Try it => Every line from the one containing "STOCKBRIDGE TOWNSHIP BOARD MEETING MINUTES" to the one containing "Punch the zombie and" in the records below, both included, must be set down exactly, and no other line.

Given data =>

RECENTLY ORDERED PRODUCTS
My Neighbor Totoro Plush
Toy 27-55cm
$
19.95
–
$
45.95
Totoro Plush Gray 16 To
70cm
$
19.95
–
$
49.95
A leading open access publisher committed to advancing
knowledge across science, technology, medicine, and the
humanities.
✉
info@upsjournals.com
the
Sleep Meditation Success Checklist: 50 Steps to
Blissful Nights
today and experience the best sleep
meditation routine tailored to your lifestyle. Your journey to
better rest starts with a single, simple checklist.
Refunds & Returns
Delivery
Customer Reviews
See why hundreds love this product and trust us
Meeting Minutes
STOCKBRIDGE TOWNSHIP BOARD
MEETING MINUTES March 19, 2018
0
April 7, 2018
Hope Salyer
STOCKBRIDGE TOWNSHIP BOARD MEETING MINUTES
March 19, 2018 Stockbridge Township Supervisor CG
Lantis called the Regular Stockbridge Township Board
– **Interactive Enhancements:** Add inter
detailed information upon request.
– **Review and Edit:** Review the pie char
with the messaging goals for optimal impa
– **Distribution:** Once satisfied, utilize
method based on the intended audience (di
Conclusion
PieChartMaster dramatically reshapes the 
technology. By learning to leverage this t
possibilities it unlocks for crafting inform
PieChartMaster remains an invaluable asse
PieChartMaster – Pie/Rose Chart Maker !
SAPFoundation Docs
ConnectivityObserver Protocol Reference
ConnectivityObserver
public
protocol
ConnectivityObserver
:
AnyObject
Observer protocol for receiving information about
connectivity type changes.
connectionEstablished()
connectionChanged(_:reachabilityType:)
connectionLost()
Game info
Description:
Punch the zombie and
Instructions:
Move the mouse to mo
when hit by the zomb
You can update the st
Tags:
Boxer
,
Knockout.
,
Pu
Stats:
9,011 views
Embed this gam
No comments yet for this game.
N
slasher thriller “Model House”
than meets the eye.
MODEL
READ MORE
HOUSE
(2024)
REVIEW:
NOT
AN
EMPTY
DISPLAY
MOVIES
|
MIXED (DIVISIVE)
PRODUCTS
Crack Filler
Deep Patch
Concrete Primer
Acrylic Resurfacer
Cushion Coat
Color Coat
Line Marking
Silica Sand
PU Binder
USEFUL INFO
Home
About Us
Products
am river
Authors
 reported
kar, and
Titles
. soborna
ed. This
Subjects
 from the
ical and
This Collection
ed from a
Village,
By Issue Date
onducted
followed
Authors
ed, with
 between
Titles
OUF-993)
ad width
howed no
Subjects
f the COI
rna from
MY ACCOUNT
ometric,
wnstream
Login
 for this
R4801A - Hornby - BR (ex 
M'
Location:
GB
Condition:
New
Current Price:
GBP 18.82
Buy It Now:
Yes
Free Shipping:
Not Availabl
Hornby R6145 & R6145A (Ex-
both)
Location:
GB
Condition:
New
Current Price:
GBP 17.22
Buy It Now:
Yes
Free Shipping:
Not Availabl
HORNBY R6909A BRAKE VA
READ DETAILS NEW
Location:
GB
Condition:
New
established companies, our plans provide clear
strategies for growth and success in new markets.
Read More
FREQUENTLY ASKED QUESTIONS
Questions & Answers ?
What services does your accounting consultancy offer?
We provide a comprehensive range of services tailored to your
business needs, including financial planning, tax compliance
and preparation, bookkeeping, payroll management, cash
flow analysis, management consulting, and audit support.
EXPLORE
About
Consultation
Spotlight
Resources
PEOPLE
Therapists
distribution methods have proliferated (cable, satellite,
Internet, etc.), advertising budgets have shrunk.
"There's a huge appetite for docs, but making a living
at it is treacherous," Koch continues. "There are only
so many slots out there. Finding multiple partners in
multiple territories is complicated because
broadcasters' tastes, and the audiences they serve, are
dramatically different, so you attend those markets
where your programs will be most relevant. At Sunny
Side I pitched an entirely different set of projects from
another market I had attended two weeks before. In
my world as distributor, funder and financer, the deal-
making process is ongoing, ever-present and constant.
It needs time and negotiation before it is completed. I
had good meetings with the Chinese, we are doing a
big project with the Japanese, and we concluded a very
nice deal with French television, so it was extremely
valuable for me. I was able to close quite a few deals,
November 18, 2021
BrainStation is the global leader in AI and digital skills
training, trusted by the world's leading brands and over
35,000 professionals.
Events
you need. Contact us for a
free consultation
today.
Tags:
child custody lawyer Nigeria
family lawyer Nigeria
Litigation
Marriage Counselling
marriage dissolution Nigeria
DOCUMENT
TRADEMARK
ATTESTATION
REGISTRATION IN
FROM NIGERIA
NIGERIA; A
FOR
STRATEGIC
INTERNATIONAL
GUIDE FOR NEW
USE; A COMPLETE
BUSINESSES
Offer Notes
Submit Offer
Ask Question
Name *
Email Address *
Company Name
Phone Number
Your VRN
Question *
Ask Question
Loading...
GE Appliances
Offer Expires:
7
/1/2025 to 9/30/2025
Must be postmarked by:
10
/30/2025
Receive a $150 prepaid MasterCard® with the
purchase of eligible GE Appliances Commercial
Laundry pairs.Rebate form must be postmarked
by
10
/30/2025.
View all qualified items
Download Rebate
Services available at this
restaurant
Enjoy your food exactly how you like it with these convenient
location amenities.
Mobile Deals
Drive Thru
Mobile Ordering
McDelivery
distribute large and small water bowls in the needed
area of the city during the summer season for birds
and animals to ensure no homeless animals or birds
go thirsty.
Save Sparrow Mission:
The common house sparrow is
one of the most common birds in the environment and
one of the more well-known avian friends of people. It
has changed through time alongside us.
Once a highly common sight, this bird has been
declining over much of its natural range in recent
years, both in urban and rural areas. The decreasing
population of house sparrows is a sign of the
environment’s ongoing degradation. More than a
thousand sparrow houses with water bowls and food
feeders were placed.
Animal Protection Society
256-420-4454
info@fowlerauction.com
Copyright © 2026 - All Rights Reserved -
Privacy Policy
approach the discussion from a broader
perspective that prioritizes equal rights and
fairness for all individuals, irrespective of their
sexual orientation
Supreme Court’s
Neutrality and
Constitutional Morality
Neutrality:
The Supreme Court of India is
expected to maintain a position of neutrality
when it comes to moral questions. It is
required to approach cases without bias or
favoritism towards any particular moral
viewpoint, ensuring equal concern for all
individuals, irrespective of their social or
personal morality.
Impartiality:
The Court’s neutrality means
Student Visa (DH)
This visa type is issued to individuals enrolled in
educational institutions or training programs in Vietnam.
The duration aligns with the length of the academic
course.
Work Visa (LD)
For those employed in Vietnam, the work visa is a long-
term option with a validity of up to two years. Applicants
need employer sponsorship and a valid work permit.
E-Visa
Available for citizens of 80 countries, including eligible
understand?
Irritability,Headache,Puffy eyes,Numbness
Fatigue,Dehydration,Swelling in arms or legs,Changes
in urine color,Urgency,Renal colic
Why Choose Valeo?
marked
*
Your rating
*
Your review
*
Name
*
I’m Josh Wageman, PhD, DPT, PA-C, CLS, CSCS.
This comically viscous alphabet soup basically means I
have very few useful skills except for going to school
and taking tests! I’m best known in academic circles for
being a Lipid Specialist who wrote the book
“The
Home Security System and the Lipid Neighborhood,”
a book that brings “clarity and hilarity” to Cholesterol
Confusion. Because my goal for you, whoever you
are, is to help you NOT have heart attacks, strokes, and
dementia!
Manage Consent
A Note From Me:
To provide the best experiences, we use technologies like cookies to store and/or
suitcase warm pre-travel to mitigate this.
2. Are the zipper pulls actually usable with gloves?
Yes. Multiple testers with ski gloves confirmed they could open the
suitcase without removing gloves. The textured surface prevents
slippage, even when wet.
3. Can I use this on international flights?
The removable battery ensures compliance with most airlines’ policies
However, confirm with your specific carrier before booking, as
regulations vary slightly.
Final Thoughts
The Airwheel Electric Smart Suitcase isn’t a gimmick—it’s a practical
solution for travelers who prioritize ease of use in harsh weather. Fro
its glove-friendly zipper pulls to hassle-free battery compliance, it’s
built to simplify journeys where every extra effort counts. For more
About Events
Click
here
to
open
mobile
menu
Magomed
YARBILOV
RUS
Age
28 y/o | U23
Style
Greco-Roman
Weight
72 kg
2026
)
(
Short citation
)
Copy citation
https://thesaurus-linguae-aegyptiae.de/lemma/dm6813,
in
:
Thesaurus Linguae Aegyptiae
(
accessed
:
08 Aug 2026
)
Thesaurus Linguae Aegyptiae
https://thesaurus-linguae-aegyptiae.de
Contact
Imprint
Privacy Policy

Task solution =>
STOCKBRIDGE TOWNSHIP BOARD MEETING MINUTES
March 19, 2018 Stockbridge Township Supervisor CG
Lantis called the Regular Stockbridge Township Board
– **Interactive Enhancements:** Add inter
detailed information upon request.
– **Review and Edit:** Review the pie char
with the messaging goals for optimal impa
– **Distribution:** Once satisfied, utilize
method based on the intended audience (di
Conclusion
PieChartMaster dramatically reshapes the 
technology. By learning to leverage this t
possibilities it unlocks for crafting inform
PieChartMaster remains an invaluable asse
PieChartMaster – Pie/Rose Chart Maker !
SAPFoundation Docs
ConnectivityObserver Protocol Reference
ConnectivityObserver
public
protocol
ConnectivityObserver
:
AnyObject
Observer protocol for receiving information about
connectivity type changes.
connectionEstablished()
connectionChanged(_:reachabilityType:)
connectionLost()
Game info
Description:
Punch the zombie and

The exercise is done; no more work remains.